Mais celle-ci se réalise de façon naturalisée : aucune référence explicite, ni sur la
qualité du papier, ni sur les processus de sélection.
Plus précisément, sur le plan sémantique, si le terme « papier » n'apparaît pas,
les courts articles abondent de termes définissant de façon topologique l'objet en
papier. De façon exhaustive, voici les termes rencontrés : pochette, leaflet, dépliant,
carte postale, mini livre, mailing box, album photo, plaquettes, huit pages.

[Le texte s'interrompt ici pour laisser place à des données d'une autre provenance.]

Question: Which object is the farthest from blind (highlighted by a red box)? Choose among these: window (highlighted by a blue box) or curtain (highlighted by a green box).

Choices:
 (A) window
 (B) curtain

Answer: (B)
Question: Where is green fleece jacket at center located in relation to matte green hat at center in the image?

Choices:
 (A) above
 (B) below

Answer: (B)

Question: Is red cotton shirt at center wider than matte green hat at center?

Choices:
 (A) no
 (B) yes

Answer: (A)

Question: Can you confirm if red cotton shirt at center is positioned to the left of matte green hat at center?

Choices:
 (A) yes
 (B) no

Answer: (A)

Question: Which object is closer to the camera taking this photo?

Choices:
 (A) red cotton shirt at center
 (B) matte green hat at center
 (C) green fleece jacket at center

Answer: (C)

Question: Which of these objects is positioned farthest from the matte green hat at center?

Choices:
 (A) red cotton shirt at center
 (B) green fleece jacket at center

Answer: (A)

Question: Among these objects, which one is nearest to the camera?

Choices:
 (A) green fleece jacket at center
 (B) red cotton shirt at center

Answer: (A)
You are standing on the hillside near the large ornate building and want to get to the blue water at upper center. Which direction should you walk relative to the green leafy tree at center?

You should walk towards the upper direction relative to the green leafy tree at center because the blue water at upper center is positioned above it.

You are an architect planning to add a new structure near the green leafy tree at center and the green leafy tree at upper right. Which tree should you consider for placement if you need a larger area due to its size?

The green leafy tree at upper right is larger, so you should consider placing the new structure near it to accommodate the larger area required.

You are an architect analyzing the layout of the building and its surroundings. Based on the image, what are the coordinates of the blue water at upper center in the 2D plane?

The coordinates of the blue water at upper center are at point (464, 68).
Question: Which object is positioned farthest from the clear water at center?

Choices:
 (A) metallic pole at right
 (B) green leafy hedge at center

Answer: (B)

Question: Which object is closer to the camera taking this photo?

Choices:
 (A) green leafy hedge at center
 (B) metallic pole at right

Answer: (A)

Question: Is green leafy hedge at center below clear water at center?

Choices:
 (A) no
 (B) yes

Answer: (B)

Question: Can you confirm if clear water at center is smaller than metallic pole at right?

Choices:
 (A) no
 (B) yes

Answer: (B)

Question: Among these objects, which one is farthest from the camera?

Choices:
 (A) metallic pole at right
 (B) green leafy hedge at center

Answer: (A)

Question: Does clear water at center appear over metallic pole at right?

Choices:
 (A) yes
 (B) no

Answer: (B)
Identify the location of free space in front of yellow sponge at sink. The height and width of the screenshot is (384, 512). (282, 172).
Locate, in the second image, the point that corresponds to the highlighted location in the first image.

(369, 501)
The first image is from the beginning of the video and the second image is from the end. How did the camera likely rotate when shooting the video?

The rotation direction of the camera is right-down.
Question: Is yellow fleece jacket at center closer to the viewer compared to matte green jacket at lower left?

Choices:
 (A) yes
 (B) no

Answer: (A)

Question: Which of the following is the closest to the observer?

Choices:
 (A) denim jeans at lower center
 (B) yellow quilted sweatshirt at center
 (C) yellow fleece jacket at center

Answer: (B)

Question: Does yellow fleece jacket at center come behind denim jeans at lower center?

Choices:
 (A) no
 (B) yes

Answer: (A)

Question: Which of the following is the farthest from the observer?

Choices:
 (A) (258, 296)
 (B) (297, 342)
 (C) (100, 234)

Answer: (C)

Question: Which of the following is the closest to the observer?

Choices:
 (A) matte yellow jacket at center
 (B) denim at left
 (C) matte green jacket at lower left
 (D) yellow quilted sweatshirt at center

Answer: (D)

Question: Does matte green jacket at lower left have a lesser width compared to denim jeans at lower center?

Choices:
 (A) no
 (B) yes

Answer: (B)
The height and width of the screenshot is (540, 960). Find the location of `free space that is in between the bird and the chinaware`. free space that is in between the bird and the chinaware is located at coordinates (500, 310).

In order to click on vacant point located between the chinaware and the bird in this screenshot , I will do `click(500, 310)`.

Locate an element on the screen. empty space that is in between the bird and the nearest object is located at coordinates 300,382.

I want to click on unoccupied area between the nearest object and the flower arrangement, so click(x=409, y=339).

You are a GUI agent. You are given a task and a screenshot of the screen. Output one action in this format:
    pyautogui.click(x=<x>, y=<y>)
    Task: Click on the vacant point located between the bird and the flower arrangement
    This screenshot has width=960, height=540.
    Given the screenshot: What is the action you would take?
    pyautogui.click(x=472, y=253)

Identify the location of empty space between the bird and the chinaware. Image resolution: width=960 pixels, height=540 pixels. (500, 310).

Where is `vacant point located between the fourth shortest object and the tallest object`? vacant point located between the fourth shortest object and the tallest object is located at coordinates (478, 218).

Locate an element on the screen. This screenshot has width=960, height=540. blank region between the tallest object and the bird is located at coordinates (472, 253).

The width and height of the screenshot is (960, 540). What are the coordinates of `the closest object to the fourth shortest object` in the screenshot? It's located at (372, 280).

S'observe donc un déplacement sémantique vers la forme du support de
communication. Les choix sémantiques résultent d'un acte de communication singulier
sur les objets présentés : il s'agit de décrire en se plaçant au cœur du processus de
réception des lettres de prospection.
Chaque exemple constitue une focalisation sur un certain type de prospection
et caractérise de façon spectaculaire l'enchevêtrement entre l'objet et le message :
le jeu de miroir entre l'image-objet et le texte est extrêmement significatif d'une
volonté de référer à des codes du marketing visuel. C'est pourquoi chaque article
constitue une sorte de fiche signalétique de l'outil de prospection que l'image
vient avérer. En effet, la présence de l'objet dans la page excède la simple
figuration du courrier en tant qu'outil de prospection, elle vise à produire un effet en
s'exprimant par le jeu graphique.
La dimension créative se retrouve dans la mise en forme visuelle des images-
objets. Le jeu visuel traduit en effet une volonté de mettre l'accent sur leur
épaisseur matérielle : les jeux d'ombre sont complétés par des jeux de superposition ou
de pliage. Ainsi, aucun aplat de couleur n'est utilisé, les documents sont tous mis
en valeur par leur dimension physique.
Ses richesses de forme, de formats, de couleurs, constituent des éléments dont
les marketeurs se saisissent pour mettre en avant leur mode d'action. Le seul fait
que le papier puisse être sémiotisé de multiples façons autorise le fait de l'utiliser
dans un second processus de communication au sein des pages des revues : le
papier n'est alors pas seulement considéré comme un espace inscriptible, mais
encore comme un objet dont on empreint la page de magazine. Cette visibilité
tient à la volonté de valorisation des actions marketing, de leur originalité, de leur
créativité. Le terme de « support de création » pour parler des papiers insiste
d'ailleurs sur cette invitation à imaginer que constitue le papier.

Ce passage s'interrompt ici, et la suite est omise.